Personal information
- Full name: Colin Kinnear
- Date of birth: 10 January 1947
- Original team(s): UHSOB

Coaching career
- Years: Club / Games (W–L–D)
- 1989–1991: Sydney Swans / 66 (23–42–1)

= Col Kinnear =

Australian rules footballer and coach

Colin 'Col' Kinnear (born 10 January 1947) is a former Australian rules football coach who coached the Sydney Swans in the VFL/AFL. He is the son of former Melbourne player Joe Kinnear.

Kinnear played amateur football in Melbourne during the 1960s through University High School Old Boys until two knee operations forced him into premature retirement, leading to his first taste of coaching and also premiership success. However, Kinnear was an outstanding cricketer too, initially taking him to London, after his football playing career ended, amid a stint for Middlesex Second XI. He would return to play Melbourne district cricket for Carlton that included wicketkeeping in three district premierships.

Kinnear started his coaching career at VFA club Coburg in charge of the reserves before coaching the seniors in 1977 until the end of the 1980 season. Kinnear impressed enough to be appointed the VFL reserves coach of North Melbourne from 1981 until 1983. He then joined Carlton in 1984, steering its reserves to premierships in 1986 and 1987 among four consecutive grand finals.
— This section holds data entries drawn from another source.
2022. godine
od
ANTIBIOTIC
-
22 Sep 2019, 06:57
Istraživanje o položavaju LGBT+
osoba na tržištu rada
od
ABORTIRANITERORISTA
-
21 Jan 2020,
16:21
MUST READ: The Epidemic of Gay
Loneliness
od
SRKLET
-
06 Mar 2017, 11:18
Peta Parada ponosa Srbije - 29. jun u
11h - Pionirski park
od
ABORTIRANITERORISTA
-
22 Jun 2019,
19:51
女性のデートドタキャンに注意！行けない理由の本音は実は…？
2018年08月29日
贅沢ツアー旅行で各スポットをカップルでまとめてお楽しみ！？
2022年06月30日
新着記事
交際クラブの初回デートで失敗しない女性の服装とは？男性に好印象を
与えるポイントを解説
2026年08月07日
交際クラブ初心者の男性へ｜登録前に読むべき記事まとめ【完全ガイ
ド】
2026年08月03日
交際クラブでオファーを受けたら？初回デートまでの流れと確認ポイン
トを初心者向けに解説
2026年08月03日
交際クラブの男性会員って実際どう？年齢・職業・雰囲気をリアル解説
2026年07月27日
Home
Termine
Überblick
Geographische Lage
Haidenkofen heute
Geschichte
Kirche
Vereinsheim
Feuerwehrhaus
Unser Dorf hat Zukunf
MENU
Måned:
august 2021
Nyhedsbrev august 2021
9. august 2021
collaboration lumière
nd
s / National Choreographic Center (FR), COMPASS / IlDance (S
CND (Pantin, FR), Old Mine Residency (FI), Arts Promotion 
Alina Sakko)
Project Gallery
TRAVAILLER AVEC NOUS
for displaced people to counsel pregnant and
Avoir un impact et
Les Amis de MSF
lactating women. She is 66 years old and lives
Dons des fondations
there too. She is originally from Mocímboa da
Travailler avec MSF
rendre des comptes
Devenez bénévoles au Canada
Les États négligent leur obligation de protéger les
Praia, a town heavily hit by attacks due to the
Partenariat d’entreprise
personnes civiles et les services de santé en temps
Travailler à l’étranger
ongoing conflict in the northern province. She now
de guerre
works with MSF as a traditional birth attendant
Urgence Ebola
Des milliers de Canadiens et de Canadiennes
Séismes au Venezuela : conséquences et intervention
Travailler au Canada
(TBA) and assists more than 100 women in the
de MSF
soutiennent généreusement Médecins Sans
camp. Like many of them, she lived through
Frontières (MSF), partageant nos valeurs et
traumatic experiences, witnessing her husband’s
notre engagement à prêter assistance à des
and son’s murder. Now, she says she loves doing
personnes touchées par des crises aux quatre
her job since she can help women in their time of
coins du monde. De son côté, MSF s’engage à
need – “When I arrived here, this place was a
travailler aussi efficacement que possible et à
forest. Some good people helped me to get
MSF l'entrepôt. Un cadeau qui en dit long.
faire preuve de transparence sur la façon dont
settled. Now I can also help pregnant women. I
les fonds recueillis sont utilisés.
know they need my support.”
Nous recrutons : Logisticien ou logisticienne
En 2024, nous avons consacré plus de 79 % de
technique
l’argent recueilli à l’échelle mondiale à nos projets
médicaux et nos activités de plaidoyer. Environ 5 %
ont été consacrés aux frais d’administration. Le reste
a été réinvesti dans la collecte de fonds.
He was also assistant coach of Carlton's seniors during this period and helped them to the 1987 VFL premiership.

In 1989, he replaced Tom Hafey as coach of the Sydney Swans and the club finished a respectable seventh in his first year in charge. They struggled over the next two seasons and in 1992 Kinnear lost his job to Gary Buckenara.

He returned to Carlton after his Sydney stint ended and served the Blues in a variety of positions, including Chairman of the Match Committee, Football Manager, General Manager of Football Operations and General Manager of Special Projects.